Sometimes it is difficult to relax without getting into hot water – er, strike that hot water reference, (for reasons which will become evident to you pon further reading), what I meant was that some days a person cannot even relax without problems. I suppose that it is like many things if you are overtired when you try to do something – it likely won’t work out well. But shouldn’t a person at very least be able to relax without problems when he is overtired?
Maybe I should explain. This is a hectic time of year for me and working late is an almost every evening occurrence. About the middle of last week, I was just leaving the office around ten o’clock. It had already been a long day that started early and I was just now heading for home after a grueling day. When I got home I was pretty tired, but I wanted to read the paper as I usually do. A warm bath and a small snifter of my best cognac also sounded pretty good for me. Since there wasn’t much left of the night – I figured the best plan was to do all three at once.
I figured this to be a real stroke of genius, so I went to the bathroom and started to draw myself a nice, hot bath while I gathered up the newspaper and poured myself a couple of ounces of great cognac. (The good stuff – a gift from a friend.) What a relaxing and great idea. I was going to slide into that tub of nice, hot, soothing water and with my snifter of cognac and my paper in my hand. It was everything I thought it would be. I could just feel the stress leaving my body as the warm water surrounded me and I felt the warmth of the cognac make its way into my belly. I spread open the paper and began to read the day’s news.
I don’t remember falling asleep, or even getting that drowsy. The first sensation I remember was that of being cold. I checked my watch, which was within easy grasp on the top of the toilet tank. It read nearly two o’clock – the wee hours of the morning. But the fact that it was late and I was sitting in cold water – having fallen asleep almost three hours ago was not the worst part. The worst part was that this cold water I was sitting in was an ugly, murky, grayish-black. The newspaper that I had started to read just a few hours ago was a mushy mass of pulp. The newsprint ink had leached off the paper and made my cold bathwater look like some awful swamp. I almost expected gators to rise to the top and start snapping at me.

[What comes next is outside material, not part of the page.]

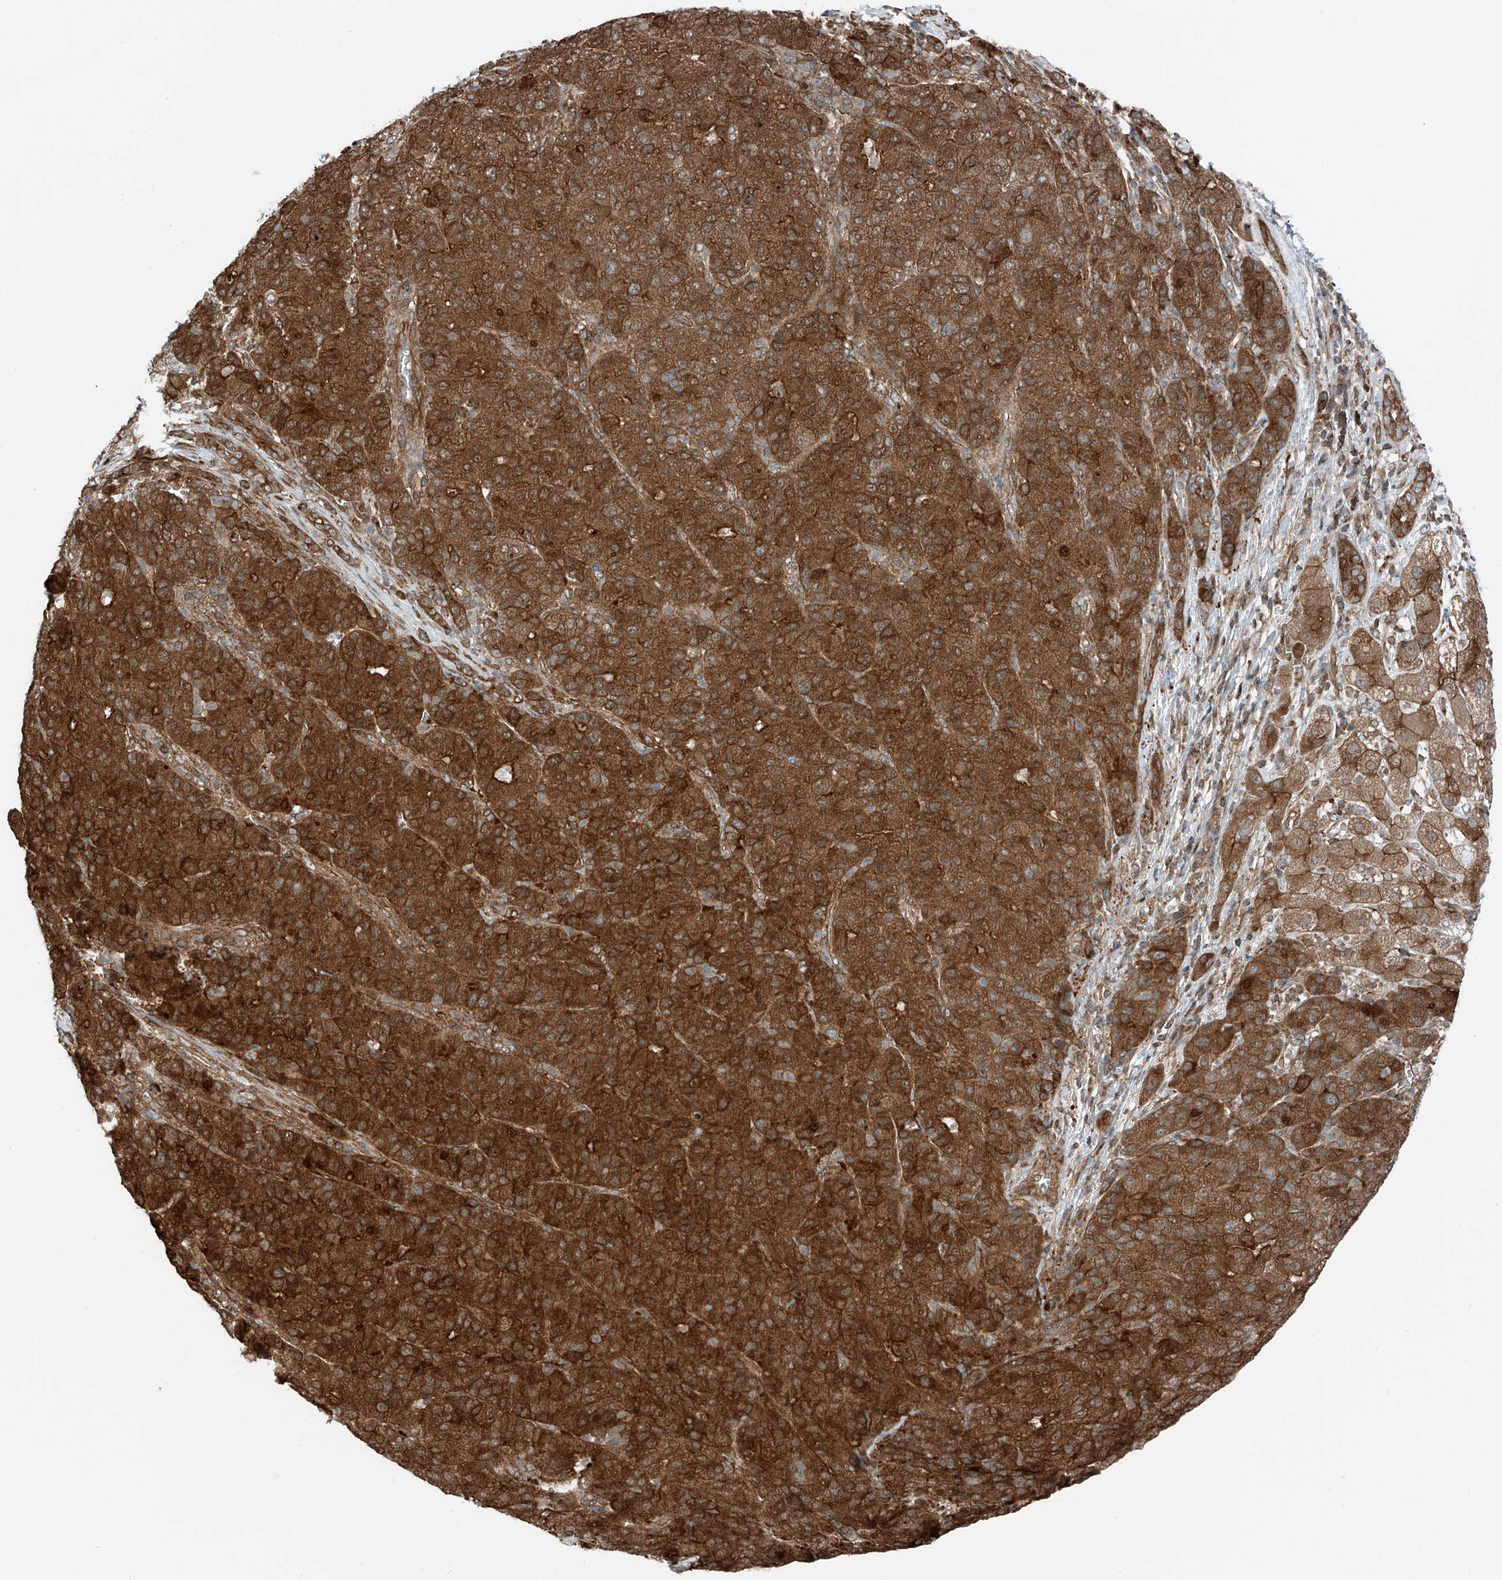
{"staining": {"intensity": "strong", "quantity": ">75%", "location": "cytoplasmic/membranous"}, "tissue": "liver cancer", "cell_type": "Tumor cells", "image_type": "cancer", "snomed": [{"axis": "morphology", "description": "Carcinoma, Hepatocellular, NOS"}, {"axis": "topography", "description": "Liver"}], "caption": "An immunohistochemistry micrograph of tumor tissue is shown. Protein staining in brown shows strong cytoplasmic/membranous positivity in liver cancer (hepatocellular carcinoma) within tumor cells.", "gene": "USP48", "patient": {"sex": "male", "age": 65}}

This was not the worst of it. The entire lower half of my
body was stained an ugly gray from sitting in this tub of diluted ink. It would
take some heavy-duty scrubbing to get off what made me look an ugly two-tone. I
figured I could likely get the tub clean again with the use of caustic
chemicals, but I was darn glad it was not shorts season!
That still was not the worst of it! In addition to the brackish looking water I was sitting in at two in the !#*%$@#! morning, was that the paper had basically turned into a mushy consistency, and was plastered all across my chest and belly. I looked like a walrus that had just washed up on shore – a paper mache walrus! It was by far the worst mess this side of an Irish wedding with an open bar. When I tried pulling the stuff off of me, hoping it would peel off in the nice sheets that I had taken into the tub with me, I was severely disappointed. It was the consistency of oatmeal. I could not peel it off or flush it without clogging the sewer and I could not leave it in the tub for the same reason. I also could not wipe it off with a towel.
I suppose if this had been July, I could have gone outside and hosed myself off and hoped all the neighbors were heavy sleepers. However, this night, it was about 110 degrees from being July. I ended up in the kitchen standing over a wastebasket scraping this awful stuff off of me and then going back to get the leftover clumps out of the swamp water with some sort of a kitchen strainer that will likely never touch food again.
By three o’clock or so, the tub was reasonably cleaned. Clean enough at least to allow me back in to try to shower the newsprint off my body with some cleaner solvent from under the sink and some of that gritty hand soap. When I got out I felt like I had been sandblasted and was ready for painting. Another half-hour after that and I even had the tub looking a bit less like a hog waller. As for a good night’s sleep . . . . well, who the heck sleeps well during income tax season anyway?